:: Data block ::
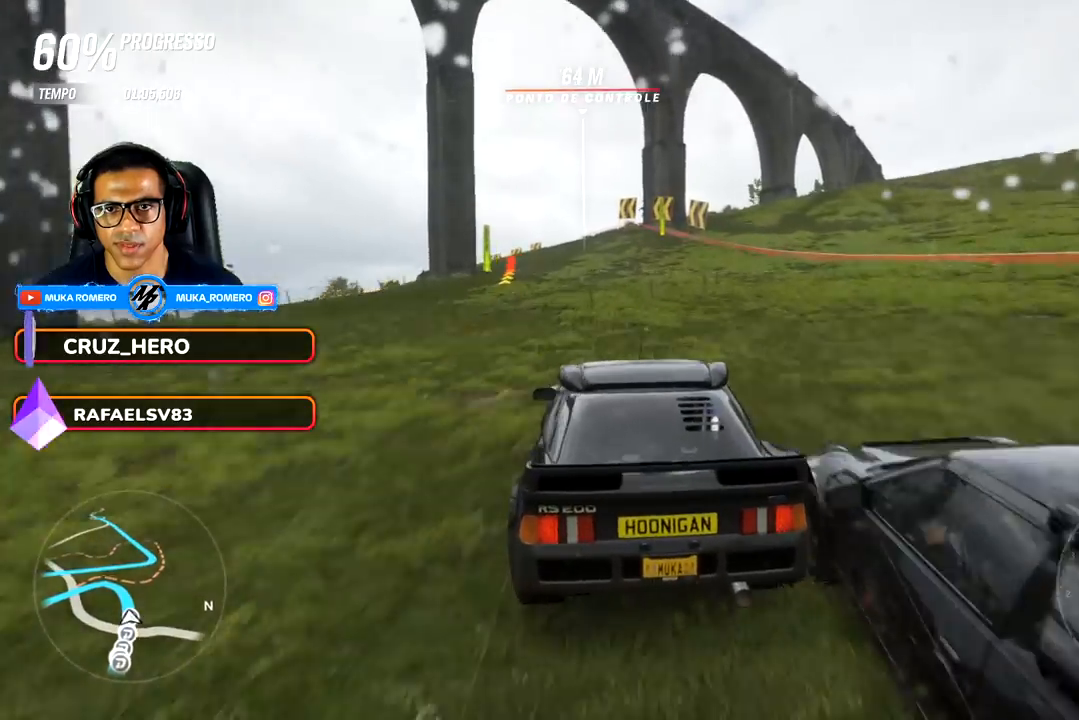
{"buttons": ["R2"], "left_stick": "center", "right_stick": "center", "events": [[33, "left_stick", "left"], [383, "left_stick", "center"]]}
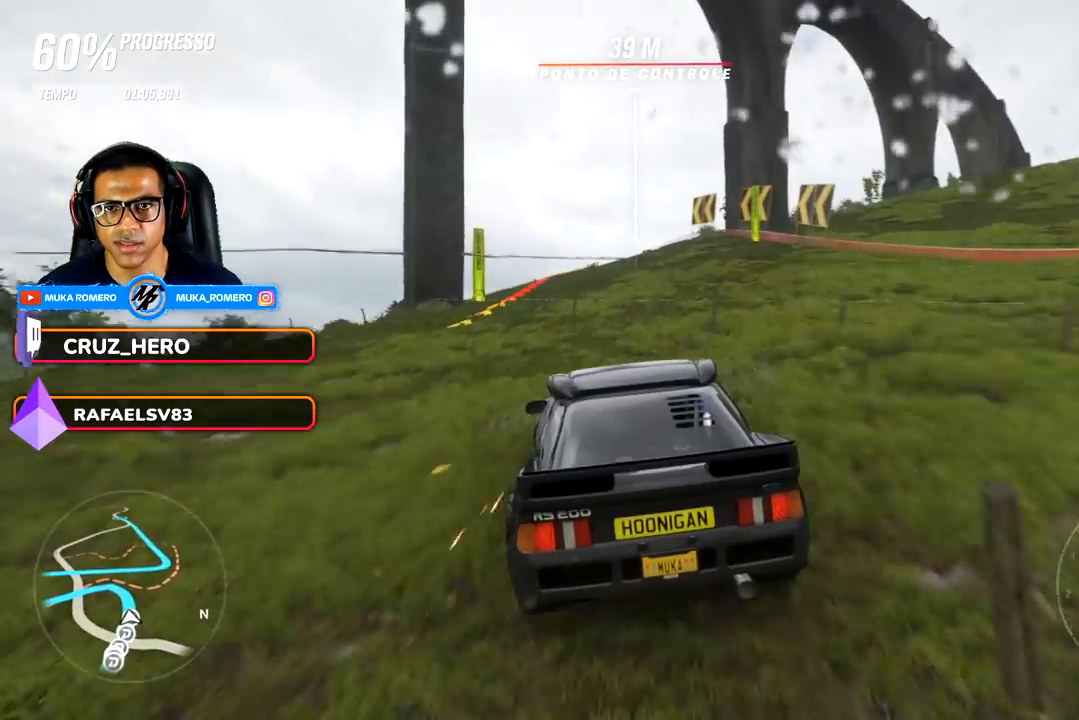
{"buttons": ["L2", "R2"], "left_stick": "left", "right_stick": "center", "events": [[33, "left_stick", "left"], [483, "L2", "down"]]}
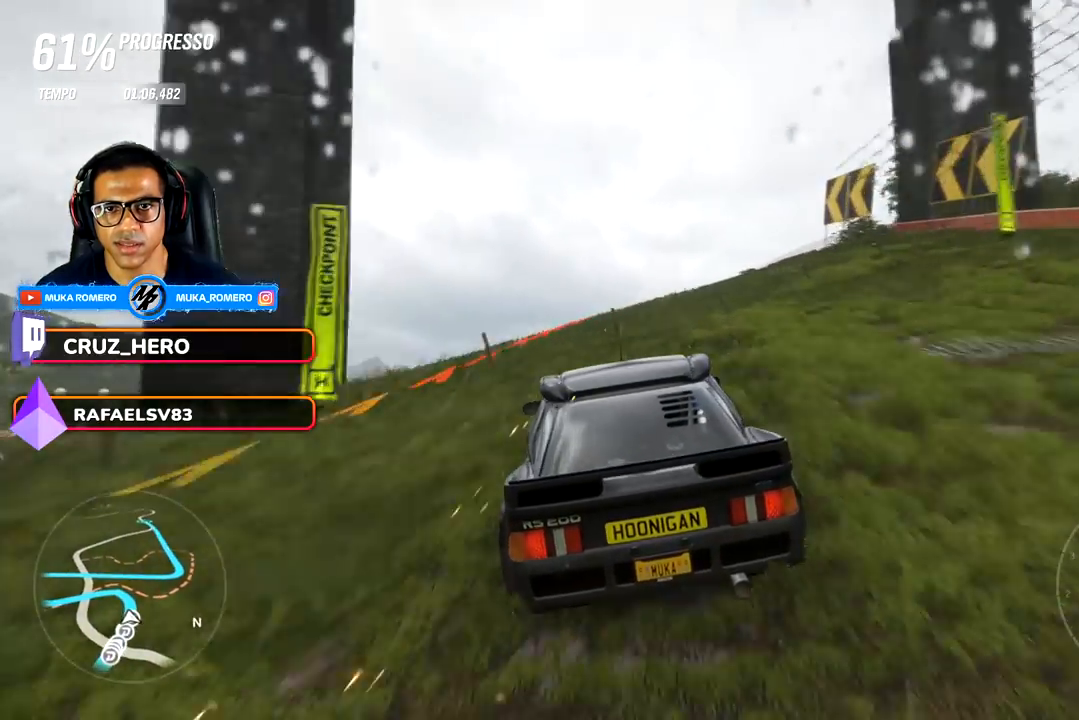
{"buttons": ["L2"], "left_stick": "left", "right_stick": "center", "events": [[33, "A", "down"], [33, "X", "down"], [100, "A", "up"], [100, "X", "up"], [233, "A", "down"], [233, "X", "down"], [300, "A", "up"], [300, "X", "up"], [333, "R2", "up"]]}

:: Task objective ::
Please give the data above again in exact form and omit every picture.

:: Exercise result ::
{"buttons": ["R2"], "left_stick": "center", "right_stick": "center", "events": [[33, "left_stick", "left"], [383, "left_stick", "center"]]}
{"buttons": ["L2", "R2"], "left_stick": "left", "right_stick": "center", "events": [[33, "left_stick", "left"], [483, "L2", "down"]]}
{"buttons": ["L2"], "left_stick": "left", "right_stick": "center", "events": [[33, "A", "down"], [33, "X", "down"], [100, "A", "up"], [100, "X", "up"], [233, "A", "down"], [233, "X", "down"], [300, "A", "up"], [300, "X", "up"], [333, "R2", "up"]]}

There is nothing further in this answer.